Saturday, September 20, 2008

The Missing Altruistism Gene

Nobody is suggesting that children deliberately and consciously deceive their parents because of the selfish genes within them. And I must repeat that when I say something like 'A child should lose no opportunity of cheating...lying, deceiving, exploiting...', I am using the word 'should' in a special way. I am not advocating this kind of behaviour as moral or desirable. I am simply saying that natural selection will tend to favour children who do act in this way, and that therefore when we look at wild populations we may expect to see cheating and selfishness within families. The phrase 'the child should cheat' means that genes that tend to make children cheat have an advantage in the gene pool. If there is a human moral to be drawn, it is that we must teach our children altruism, for we cannot expect it to be part of their biological nature. [emphasis original]

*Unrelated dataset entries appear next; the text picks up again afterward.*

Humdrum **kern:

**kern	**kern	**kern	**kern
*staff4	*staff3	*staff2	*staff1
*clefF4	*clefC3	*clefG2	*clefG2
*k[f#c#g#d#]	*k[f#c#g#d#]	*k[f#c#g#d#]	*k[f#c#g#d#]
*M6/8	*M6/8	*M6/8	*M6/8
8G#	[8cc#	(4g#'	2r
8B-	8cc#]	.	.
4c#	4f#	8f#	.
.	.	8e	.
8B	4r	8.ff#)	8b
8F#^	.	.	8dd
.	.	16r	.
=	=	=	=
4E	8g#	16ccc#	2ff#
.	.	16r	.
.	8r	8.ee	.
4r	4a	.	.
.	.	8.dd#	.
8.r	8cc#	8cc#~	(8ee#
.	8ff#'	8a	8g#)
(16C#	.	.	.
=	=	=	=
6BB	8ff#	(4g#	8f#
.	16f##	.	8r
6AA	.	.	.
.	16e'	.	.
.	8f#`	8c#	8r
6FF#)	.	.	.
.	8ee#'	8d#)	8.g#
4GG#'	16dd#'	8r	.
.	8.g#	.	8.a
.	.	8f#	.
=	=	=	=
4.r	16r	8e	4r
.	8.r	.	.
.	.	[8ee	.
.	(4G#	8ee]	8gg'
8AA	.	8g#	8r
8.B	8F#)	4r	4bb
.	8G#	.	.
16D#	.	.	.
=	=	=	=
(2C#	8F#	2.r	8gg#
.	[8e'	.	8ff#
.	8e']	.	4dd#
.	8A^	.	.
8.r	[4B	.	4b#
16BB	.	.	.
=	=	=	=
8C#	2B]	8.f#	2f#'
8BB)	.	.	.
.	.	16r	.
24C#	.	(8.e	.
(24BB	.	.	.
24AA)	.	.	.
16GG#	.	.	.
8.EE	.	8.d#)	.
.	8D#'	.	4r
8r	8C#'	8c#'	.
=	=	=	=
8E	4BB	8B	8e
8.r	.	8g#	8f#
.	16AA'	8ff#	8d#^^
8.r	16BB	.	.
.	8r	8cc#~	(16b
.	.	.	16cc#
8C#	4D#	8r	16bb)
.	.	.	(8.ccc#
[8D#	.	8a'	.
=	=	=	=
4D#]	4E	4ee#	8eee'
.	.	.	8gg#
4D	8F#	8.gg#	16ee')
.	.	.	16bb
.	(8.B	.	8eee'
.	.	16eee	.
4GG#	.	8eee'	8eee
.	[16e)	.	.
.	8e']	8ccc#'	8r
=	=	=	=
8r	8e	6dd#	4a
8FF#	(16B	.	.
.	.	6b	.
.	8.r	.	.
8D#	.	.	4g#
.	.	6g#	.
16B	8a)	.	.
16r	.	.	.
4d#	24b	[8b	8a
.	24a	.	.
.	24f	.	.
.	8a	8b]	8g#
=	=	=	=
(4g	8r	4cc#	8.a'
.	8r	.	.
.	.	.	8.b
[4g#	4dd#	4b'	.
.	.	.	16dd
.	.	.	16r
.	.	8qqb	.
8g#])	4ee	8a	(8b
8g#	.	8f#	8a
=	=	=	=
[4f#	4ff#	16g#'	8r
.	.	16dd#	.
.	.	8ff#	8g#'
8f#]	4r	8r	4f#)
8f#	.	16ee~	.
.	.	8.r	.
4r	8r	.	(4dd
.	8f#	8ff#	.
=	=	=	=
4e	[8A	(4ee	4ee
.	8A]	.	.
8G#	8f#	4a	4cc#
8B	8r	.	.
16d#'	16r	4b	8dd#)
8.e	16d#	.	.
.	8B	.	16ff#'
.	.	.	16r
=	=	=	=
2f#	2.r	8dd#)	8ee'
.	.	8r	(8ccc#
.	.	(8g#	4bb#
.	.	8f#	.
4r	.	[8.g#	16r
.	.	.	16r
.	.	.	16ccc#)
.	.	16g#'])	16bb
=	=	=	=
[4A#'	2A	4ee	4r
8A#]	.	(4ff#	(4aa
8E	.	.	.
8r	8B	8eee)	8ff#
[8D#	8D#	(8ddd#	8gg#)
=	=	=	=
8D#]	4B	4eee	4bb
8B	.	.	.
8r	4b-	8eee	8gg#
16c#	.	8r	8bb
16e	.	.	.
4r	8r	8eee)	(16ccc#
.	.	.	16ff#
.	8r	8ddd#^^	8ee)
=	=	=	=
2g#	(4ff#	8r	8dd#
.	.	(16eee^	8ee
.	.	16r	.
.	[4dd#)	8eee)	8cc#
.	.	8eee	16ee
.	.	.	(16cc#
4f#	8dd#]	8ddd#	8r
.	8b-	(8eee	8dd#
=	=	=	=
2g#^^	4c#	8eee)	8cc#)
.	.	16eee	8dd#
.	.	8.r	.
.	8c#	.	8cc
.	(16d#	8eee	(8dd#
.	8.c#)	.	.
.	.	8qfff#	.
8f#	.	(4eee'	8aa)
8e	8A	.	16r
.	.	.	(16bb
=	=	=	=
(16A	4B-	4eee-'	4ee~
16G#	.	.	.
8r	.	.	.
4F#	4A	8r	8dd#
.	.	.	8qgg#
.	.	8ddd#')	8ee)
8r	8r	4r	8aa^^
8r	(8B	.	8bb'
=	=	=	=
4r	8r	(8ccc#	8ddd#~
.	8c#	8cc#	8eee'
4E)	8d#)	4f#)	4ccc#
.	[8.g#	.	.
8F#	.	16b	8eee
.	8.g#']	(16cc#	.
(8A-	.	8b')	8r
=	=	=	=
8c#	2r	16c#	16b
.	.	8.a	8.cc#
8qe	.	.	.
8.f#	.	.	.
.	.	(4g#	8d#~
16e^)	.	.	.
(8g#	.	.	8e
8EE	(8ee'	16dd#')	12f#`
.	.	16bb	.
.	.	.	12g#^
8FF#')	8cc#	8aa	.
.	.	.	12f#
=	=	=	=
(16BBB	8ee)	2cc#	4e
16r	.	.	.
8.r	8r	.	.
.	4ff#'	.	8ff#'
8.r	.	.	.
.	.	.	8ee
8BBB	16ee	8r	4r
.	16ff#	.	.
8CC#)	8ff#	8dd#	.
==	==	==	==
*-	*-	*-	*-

That's on page 139 of my copy of Richard Dawkins' The Selfish Gene, and the irony is thick. One of the primary purposes of the book is to make some headway on the naturalist's problem of explaining altruistic behavior, and at the halfway point we find this frank admission that the most intriguing part of the project cannot be completed. If naturalism cannot explain human altruism by appeal to our biological nature, then what else is there? We can't escape by claiming it is a social phenomenon, or if we do, we must admit that some propensity toward altruism has been injected into our social nature from somewhere other than our biological makeup. Either biology completely explains who we are, or it does not. If it does not, then naturalism finds itself in a philosophical pickle.

It's difficult to see how a naturalist can ever fully back up the claim that we "must" (or "should", or "ought to") teach our children anything about morality, since that's exactly the issue at question for the naturalist. To put it bluntly: If we need to teach our children altruism because it is biologically unnatural for them, then it is also biologically unnatural for us, so what is the explanation for our conviction that we ought to be teaching it at all?

I have not yet read beyond the chapter-ending quote above, so perhaps Dawkins makes more headway than he seems to admit here. But if not, then not even Dawkins thinks he's made any real dent in a theist's argument that human morality is not satisfactorily explicable within the framework of naturalism. In fact, a theist might be very much in favor of the idea that the human propensity toward altruism has been injected into our social nature from somewhere non-biological.

[Mon Sep 22 10:22:55 EDT 2008 Edit: I accidentally misspelled "altruism" in the title. The error was pointed out to me and I fixed it...and then realized that "altruistism" is not only amusing (to me, anyhow), but actually kinda gets at a helpful idea. So I'm replacing the misspelled word.]